Dak Prescott (QB – Dallas Cowboys):
2022 was an uncharacteristically rough season for Dak Prescott in fantasy, seeing the QB fail to finish as a top-12 QB in points and/or PPG for the first time in his 7-year career. While he did miss 5 games to injury, Prescott threw for just 2,860 yards while passing for 23 TDs to 15 INTs, the worst TD-INT ratio of his career. It was also just the second time he failed to hit the 17 PPG threshold in a season since his ‘sophomore slump’ in 2017 that saw him struggle, yet still finish as the QB11 in fantasy. For one of the most consistent year-to-year QBs, there seems to be a lot to be hesitant about with Prescott heading into 2023. Between a down 2022 season, the departure of Ezekiel Elliott (leaving an unknown rushing attack), the departure of TE Dalton Schultz, and the loss of OC Kellen Moore, there are a lot of uncertainties around Prescott’s 2023 prospects. The addition of WR Brandin Cooks alleviates some of the uncertainty, filling a very apparent void left by the departure of Amari Cooper last offseason, but perhaps more importantly, his draft price as a low-QB1 (QB9 on ECR, QB11 on ADP) going in the 8th/9th round range makes him a targetable value QB option. I like him at that price but acknowledge that he enters 2023 as a somewhat ‘boom or bust’ option in fantasy, especially compared to previous years, with the numerous changes to the Cowboys’ offense this offseason.

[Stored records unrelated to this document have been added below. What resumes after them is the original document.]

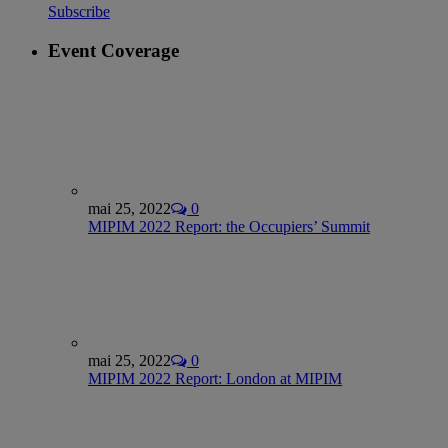
Subscribe
Event Coverage
mai 25, 2022
0
MIPIM 2022 Report: the Occupiers’ Summit
mai 25, 2022
0
MIPIM 2022 Report: London at MIPIM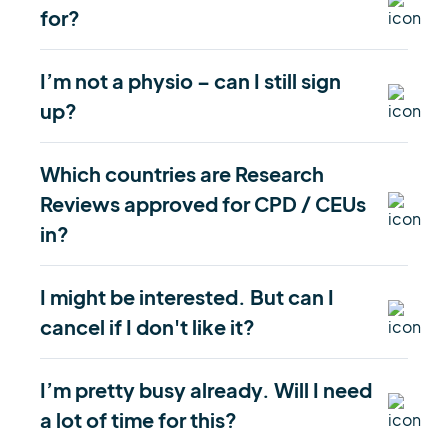
for?
I’m not a physio – can I still sign
up?
Which countries are Research
Reviews approved for CPD / CEUs
in?
I might be interested. But can I
cancel if I don't like it?
I’m pretty busy already. Will I need
a lot of time for this?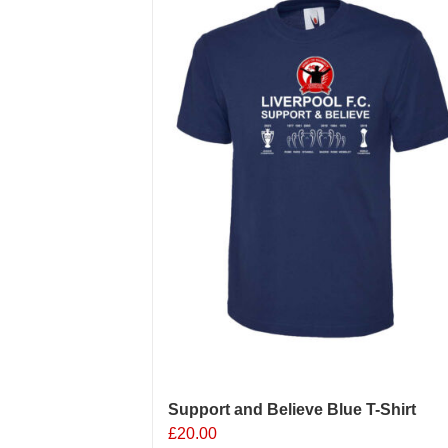
The
options
may
be
chosen
on
the
product
page
Support and Believe Blue T-Shirt
£
20.00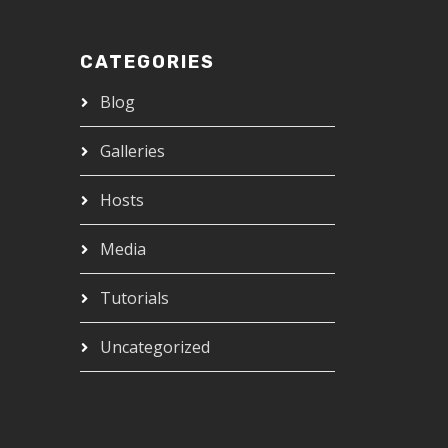
CATEGORIES
Blog
Galleries
Hosts
Media
Tutorials
Uncategorized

Tony Pollard (RB – Dallas Cowboys):
Pollard saw a complete breakout season in 2022, ultimately taking over as the Cowboys’ lead RB with just under 1,400 total yards and 12 TDs despite seeing just 232 touches and very limited redzone work. His elite efficiency (5.2 YPC, 1.072 FPPT) saw him finish with career-best numbers in pretty much every category, including a career-high RB8 finish in PPR scoring. With Ezekiel Elliott released this offseason, Pollard is set to step into an expanded role with the potential to capitalize on a massive void left by Elliott in the redzone. Elliott’s 11 TDs and 26 carries inside the 10-yard line ranked 2nd and 3rd respectively in the NFL, presenting a significant opportunity if Pollard can establish the ability to handle a true starter’s workload. That’s the only uncertainty with Pollard right now – can he handle the workload? He’s never eclipsed 200 carries in a season, only has 510 total carries in his 4-year career, and never was an established lead back in college (career-high of 78 carries, 139 total collegiate carries). If he can handle the workload of a true starter, even if it’s not as a true workhorse, Pollard likely finishes as a top-5 RB in 2023. If not, he likely severely disappoints due to injury (via an inability to manage 15+ carries a game). Pollard’s projecting as a mid-RB1, going as the RB6 on ADP and the RB7 on ECR, likely to be taken in the late-1st/2nd round range. At that price, I am biting on Pollard, especially given the upside, but it is equally as important to land a safe and secure RB2 to pair with him.
CeeDee Lamb (WR – Dallas Cowboys):
Even despite a rough 2022 season for QB Dak Prescott, CeeDee Lamb thrived, posting career-best numbers in every category. With 107 catches (5th) for 1,359 yards (6th) and 9 TDs (6th), very few WRs could compare to Lamb, ranking as the WR5 in PPR scoring. The reason for Lamb’s success: volume. Lamb had no shortage of targets last season, drawing the 4th-most targets in the league (156) behind only Justin Jefferson, Davante Adams, and Tyreek Hill while also ranking 4th in target share with an absurd 28.1% of the targets in Dallas. Heading into year 4 of his NFL career, Lamb’s ceiling is as high as anyone in fantasy. However, there is reason to believe his workload may be reduced in 2023 with the departure of OC Kellen Moore and the arrival of WR Brandin Cooks. That may be a trade-off for reduced overall targets, but higher-value targets, seeing as TE Dalton Schultz departed Dallas this offseason, vacating 16 targets (18th) and 5 TDs (10th) in the redzone. Lamb’s one of the few WRs that I am comfortable with (and confident enough in) to draft in the late-1st/early-2nd round, where he is being projected to go (WR5 on ECR, WR8 on ADP). He’s one of the very few WRs offering consistent elite week-to-week production and is among the even fewer that have the realistic potential to end up as 2023’s top WR in fantasy.